原來這些日子朱厚熜一直銳意于修飾禮文的工作,并且在前幾日朱厚熜認爲天地合在一起祭祀不合禮制,想分别建立兩個祭祀台,再加上日月,共四個祭壇。
張璁認爲此舉耗費過多,且意義不大,便沒有認同朱厚熜這個想法。可是沒想到朱厚熜并不願就此罷休,又接着去問其他人的意見。于是張璁便讓方獻夫他們又上了幾道折子,對此事加以反對。爲了保險,張璁又親自找了個道士,來爲此事占蔔,結果卦象顯示的也是此舉不詳。最終朱厚熜無奈,便将此事作罷了。

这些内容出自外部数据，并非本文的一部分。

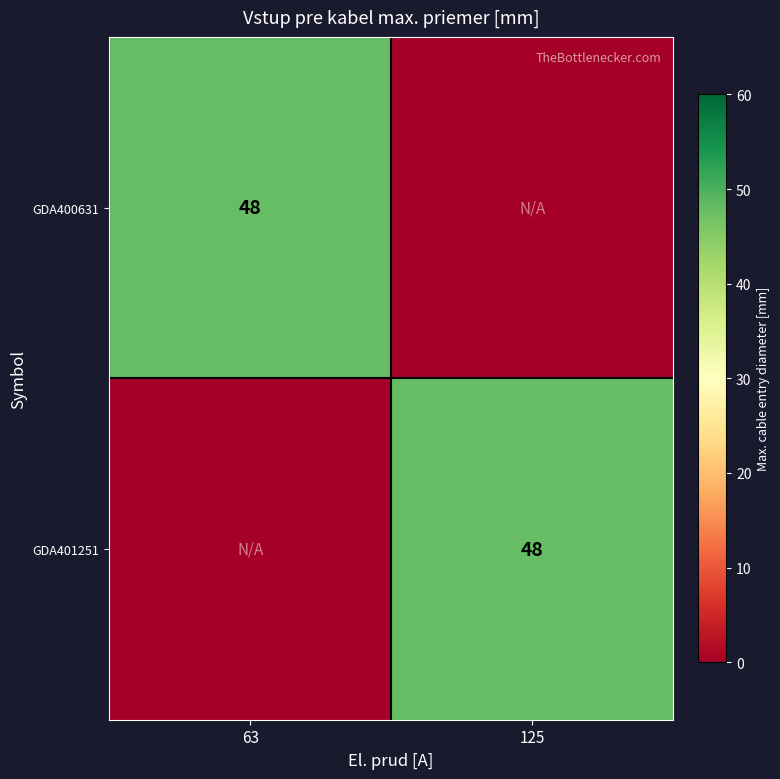

The GDA401251 series shows 67 at 125. True or false?

False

可是沒想到在這個檔口上,夏言竟然上了那麽一道折子。在這道奏折中,夏言建議朱厚熜親耕于京城南郊,皇後親蠶于京城北郊,爲天下人示範。
很明顯,這種南北郊的說法與分别建立兩個祭祀台的說法有異曲同工之妙,而夏言在這其中的用心也不可謂不深。他知道皇上已經将建立兩個祭祀台的說法做罷,如果自己重提舊事,張璁難堪,朱厚熜也沒有辦法再叙前事。但是夏言看出朱厚熜分開祭祀的願望很強烈,于是便提出了相似之事,這樣一來,正好切中了朱厚熜的心思,也不能給予張璁等人以反對的口實。這不是明擺的想要投機取巧,迎合朱厚熜的做法嗎,而且也等于向自己公開宣戰了。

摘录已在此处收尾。